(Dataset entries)
■ ■ ■
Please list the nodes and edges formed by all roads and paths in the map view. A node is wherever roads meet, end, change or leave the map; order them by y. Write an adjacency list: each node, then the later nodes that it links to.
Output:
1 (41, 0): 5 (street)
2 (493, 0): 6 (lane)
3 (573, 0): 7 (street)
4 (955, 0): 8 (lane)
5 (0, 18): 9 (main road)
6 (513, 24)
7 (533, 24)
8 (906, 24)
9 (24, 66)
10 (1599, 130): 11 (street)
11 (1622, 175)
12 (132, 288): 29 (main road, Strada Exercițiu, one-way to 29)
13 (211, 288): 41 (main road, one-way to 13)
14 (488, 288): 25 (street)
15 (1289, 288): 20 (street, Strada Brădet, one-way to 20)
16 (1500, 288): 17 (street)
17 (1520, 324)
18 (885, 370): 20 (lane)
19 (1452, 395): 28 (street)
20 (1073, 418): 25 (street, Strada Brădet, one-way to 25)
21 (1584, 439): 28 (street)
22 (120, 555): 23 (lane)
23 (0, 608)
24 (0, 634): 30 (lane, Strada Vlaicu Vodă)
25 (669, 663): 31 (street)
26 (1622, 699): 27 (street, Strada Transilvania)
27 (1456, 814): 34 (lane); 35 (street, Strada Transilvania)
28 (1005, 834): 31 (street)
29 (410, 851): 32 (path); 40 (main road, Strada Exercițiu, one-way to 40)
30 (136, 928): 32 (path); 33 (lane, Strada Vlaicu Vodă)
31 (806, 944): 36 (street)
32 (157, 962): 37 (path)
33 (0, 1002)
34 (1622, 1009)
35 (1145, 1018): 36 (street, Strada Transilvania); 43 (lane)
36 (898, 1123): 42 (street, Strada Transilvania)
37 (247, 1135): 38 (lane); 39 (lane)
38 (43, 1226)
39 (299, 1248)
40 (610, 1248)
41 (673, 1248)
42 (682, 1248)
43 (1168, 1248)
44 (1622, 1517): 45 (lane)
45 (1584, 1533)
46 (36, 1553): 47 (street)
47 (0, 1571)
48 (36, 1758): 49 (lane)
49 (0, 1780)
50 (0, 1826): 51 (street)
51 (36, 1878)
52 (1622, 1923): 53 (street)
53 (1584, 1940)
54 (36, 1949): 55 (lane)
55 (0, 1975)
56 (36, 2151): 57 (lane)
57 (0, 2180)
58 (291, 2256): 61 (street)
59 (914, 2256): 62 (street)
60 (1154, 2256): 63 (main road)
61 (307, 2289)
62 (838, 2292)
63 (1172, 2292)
■ ■ ■
- [Task objective]
In the entries above, find each line with "Transilvania" and list it.

- [Reply]
26 (1622, 699): 27 (street, Strada Transilvania)
27 (1456, 814): 34 (lane); 35 (street, Strada Transilvania)
35 (1145, 1018): 36 (street, Strada Transilvania); 43 (lane)
36 (898, 1123): 42 (street, Strada Transilvania)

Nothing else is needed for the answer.